[Opening Materials provided section]
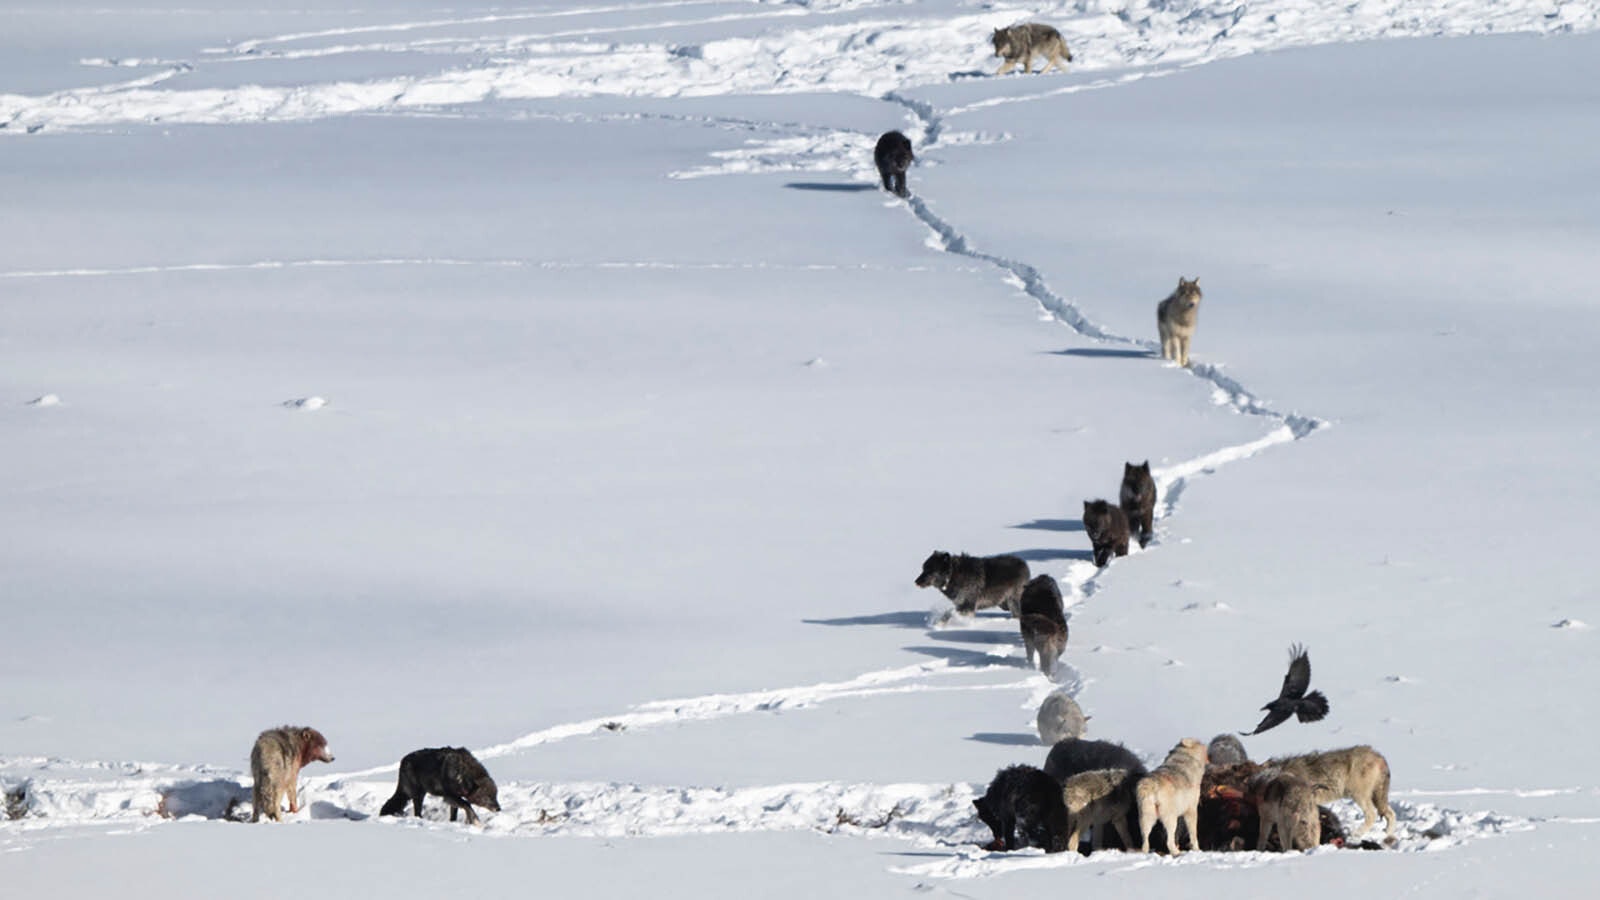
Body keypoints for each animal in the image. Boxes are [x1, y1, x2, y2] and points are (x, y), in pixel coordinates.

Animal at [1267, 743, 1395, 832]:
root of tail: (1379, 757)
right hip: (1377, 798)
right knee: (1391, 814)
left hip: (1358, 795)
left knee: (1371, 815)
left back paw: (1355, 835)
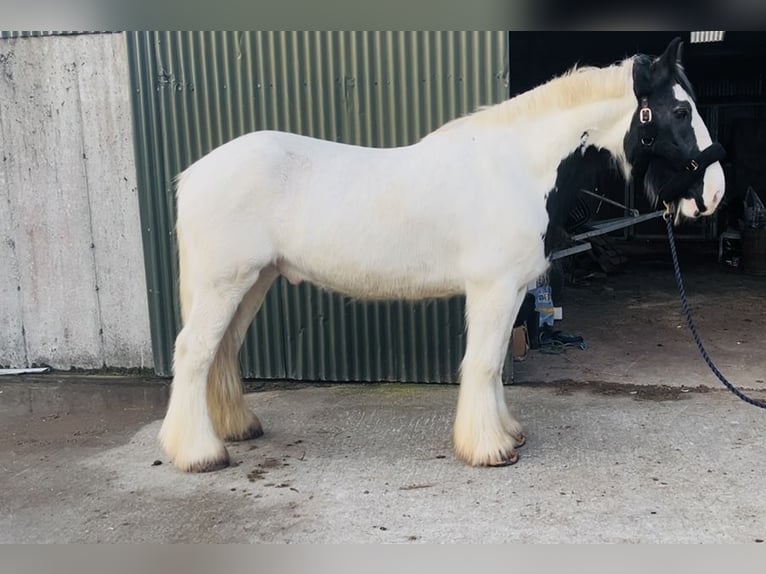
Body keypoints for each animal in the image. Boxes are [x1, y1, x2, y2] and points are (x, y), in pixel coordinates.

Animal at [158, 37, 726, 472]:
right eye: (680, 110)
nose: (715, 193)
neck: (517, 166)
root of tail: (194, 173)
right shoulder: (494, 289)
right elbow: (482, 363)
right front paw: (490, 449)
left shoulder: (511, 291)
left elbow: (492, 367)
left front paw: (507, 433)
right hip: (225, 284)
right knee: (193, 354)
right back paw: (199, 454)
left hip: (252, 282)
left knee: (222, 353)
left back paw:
[Closing Materials provided section]
[Opening Materials provided section]
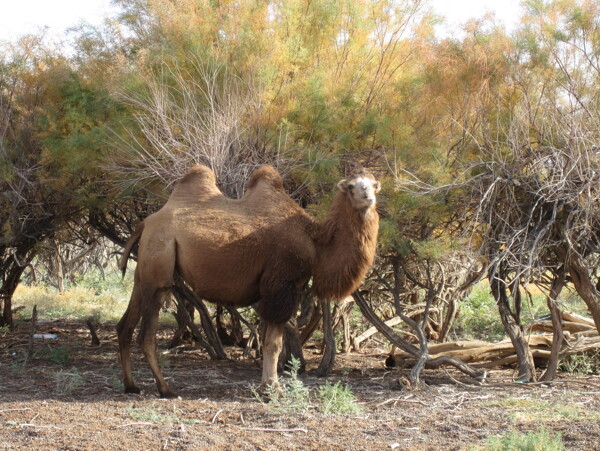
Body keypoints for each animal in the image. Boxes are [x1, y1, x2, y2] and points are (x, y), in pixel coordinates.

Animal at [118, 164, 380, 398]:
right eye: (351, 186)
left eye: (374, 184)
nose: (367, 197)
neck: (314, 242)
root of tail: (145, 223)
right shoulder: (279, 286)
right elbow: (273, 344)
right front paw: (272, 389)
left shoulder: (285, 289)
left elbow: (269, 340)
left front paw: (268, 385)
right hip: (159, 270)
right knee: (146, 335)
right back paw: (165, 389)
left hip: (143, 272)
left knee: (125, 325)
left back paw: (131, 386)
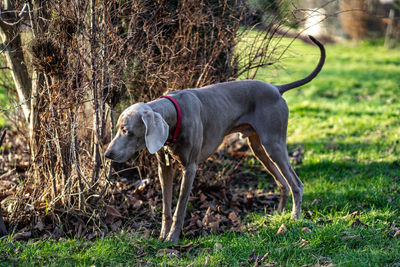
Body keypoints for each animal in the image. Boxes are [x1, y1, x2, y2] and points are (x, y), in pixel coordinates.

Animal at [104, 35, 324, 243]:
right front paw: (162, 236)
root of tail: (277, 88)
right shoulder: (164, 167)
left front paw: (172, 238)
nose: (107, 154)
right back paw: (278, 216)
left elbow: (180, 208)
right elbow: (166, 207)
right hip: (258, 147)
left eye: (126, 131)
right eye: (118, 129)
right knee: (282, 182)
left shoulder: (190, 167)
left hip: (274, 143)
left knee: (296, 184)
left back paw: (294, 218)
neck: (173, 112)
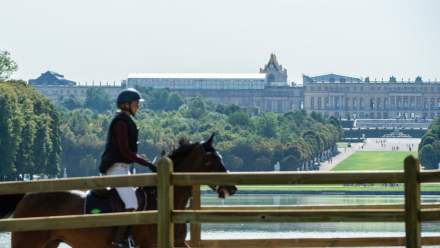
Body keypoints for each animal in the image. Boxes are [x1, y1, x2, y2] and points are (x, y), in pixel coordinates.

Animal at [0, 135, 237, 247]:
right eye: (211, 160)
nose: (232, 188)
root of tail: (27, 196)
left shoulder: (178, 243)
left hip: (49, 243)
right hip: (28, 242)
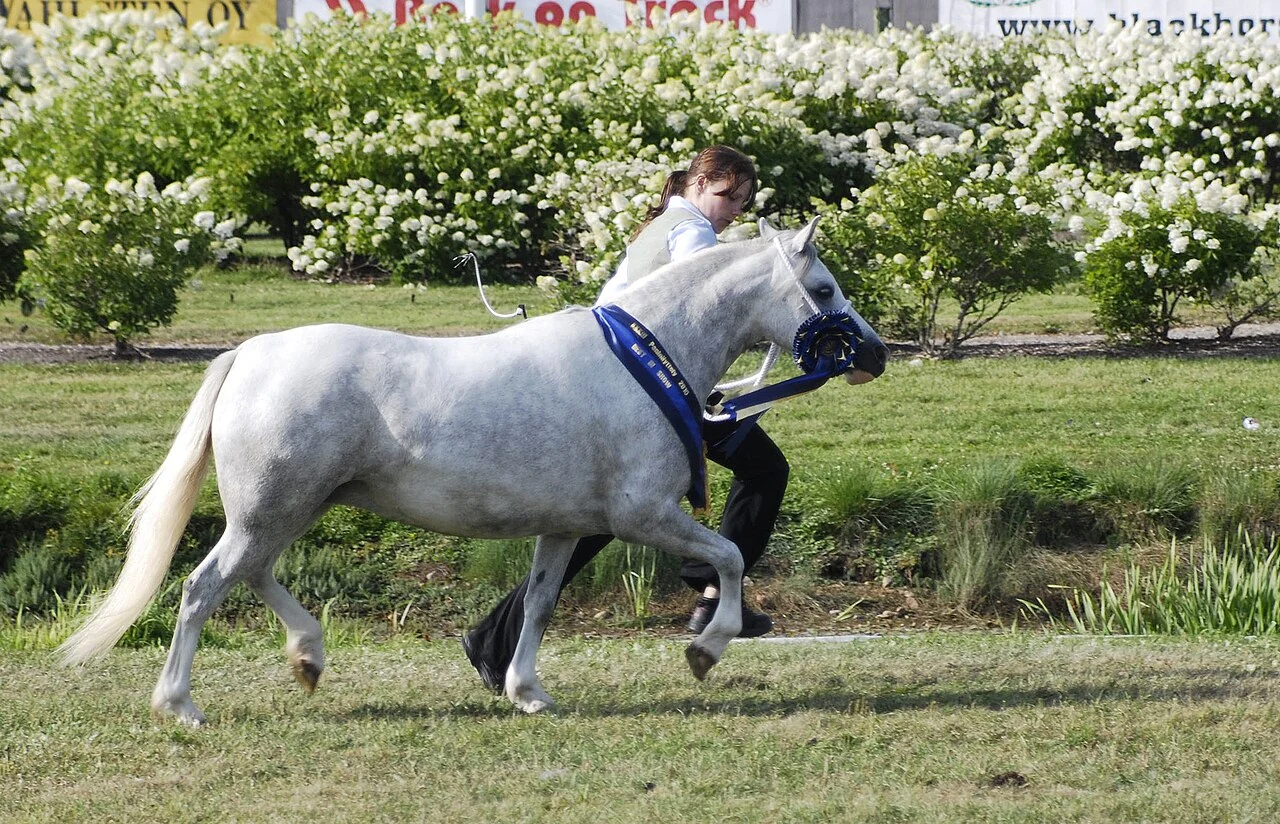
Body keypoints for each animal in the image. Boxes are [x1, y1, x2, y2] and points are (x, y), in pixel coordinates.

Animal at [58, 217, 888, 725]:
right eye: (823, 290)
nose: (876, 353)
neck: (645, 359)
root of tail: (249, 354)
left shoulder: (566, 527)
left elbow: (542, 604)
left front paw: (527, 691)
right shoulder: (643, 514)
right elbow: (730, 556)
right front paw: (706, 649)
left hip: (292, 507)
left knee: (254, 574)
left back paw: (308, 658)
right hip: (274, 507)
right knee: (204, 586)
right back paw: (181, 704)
[Closing Materials provided section]
[Opening Materials provided section]
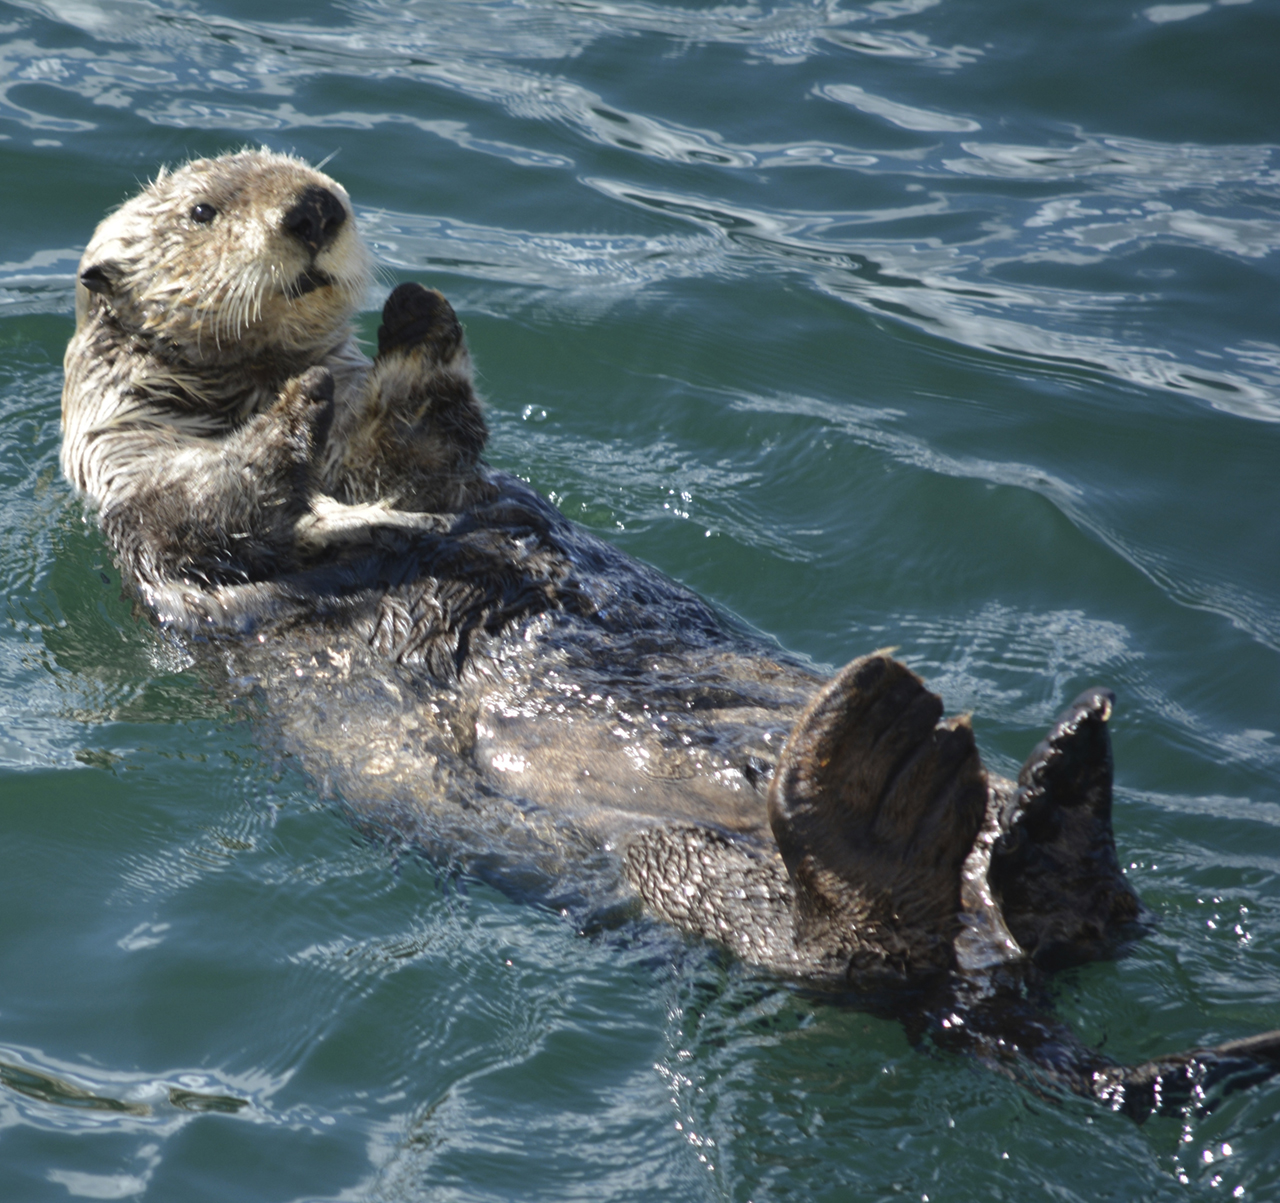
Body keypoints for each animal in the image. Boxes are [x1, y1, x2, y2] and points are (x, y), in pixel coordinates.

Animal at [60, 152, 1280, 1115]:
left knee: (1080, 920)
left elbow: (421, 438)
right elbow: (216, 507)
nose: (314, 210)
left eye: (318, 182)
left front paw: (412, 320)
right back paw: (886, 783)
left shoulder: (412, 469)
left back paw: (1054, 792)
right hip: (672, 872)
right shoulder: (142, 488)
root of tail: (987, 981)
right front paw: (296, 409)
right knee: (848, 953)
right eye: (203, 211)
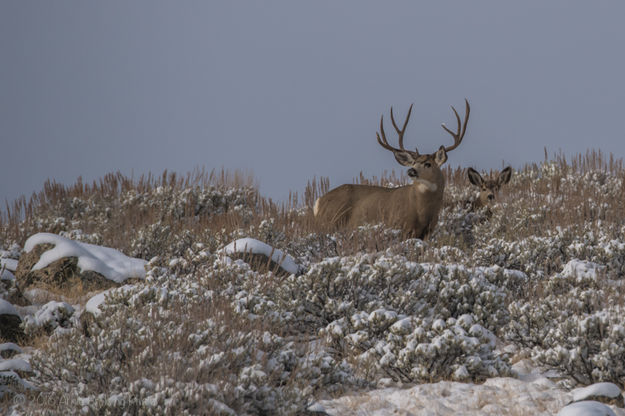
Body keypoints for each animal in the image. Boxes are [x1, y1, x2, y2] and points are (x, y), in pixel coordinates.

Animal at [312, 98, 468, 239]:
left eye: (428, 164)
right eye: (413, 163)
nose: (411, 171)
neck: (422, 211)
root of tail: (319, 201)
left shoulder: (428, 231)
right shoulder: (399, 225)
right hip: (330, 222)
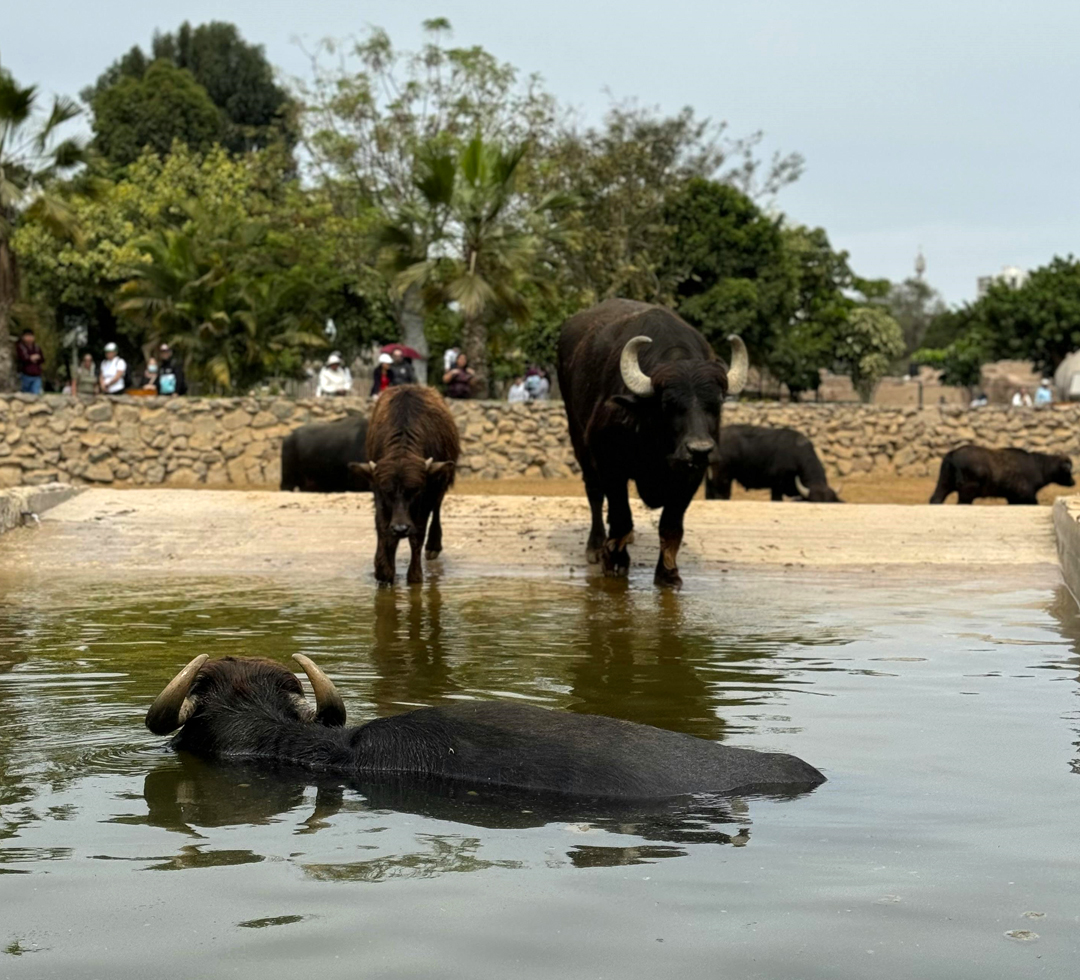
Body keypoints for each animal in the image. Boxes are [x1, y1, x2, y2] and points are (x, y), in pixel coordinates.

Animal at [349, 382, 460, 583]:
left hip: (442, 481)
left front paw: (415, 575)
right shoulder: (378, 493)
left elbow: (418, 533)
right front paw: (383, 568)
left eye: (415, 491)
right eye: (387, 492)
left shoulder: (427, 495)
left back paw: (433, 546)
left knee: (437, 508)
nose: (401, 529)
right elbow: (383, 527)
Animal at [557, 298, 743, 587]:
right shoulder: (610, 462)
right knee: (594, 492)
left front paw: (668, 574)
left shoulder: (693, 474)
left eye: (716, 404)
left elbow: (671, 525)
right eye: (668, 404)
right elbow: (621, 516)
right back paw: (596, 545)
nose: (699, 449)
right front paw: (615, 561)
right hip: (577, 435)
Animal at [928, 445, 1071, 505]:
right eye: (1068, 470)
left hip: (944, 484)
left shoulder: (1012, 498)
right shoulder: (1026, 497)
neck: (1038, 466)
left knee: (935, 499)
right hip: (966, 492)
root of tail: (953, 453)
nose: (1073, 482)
[Closing Materials provided section]
> [Task]
In the listing above, find the line with "right knee: (848, 953)" and the line with "right hip: (966, 492)". Set down both and every line between them, minus the pictures.

> [Completed exercise]
right knee: (848, 953)
right eye: (203, 211)
Body keypoints for each animal in the image. Boxes are [x1, y1, x2, y2] and points are (x, y), in pixel coordinates.

Animal at [312, 98, 468, 239]:
left eye: (428, 164)
right eye: (413, 163)
nose: (411, 171)
neck: (422, 211)
root of tail: (319, 201)
left shoulder: (428, 231)
right shoulder: (399, 225)
right hip: (330, 222)
Body keypoints for each animal in the image. Boxes are [x1, y1, x2, y2] and points are (x, y), in pixel coordinates.

Animal at [349, 382, 460, 583]:
left hip: (442, 481)
left front paw: (415, 575)
right shoulder: (378, 493)
left elbow: (418, 533)
right front paw: (383, 568)
left eye: (415, 491)
right eye: (387, 492)
left shoulder: (427, 495)
left back paw: (433, 546)
left knee: (437, 508)
nose: (401, 529)
right elbow: (383, 527)
Animal at [557, 298, 743, 587]:
right shoulder: (610, 462)
right knee: (594, 492)
left front paw: (668, 574)
left shoulder: (693, 474)
left eye: (716, 404)
left elbow: (671, 525)
right eye: (668, 404)
right elbow: (621, 516)
right back paw: (596, 545)
nose: (699, 449)
right front paw: (615, 561)
right hip: (577, 435)
Animal at [928, 445, 1071, 505]:
right eye: (1068, 470)
left hip: (944, 484)
left shoulder: (1012, 498)
right shoulder: (1026, 497)
neck: (1038, 466)
left knee: (935, 499)
right hip: (966, 492)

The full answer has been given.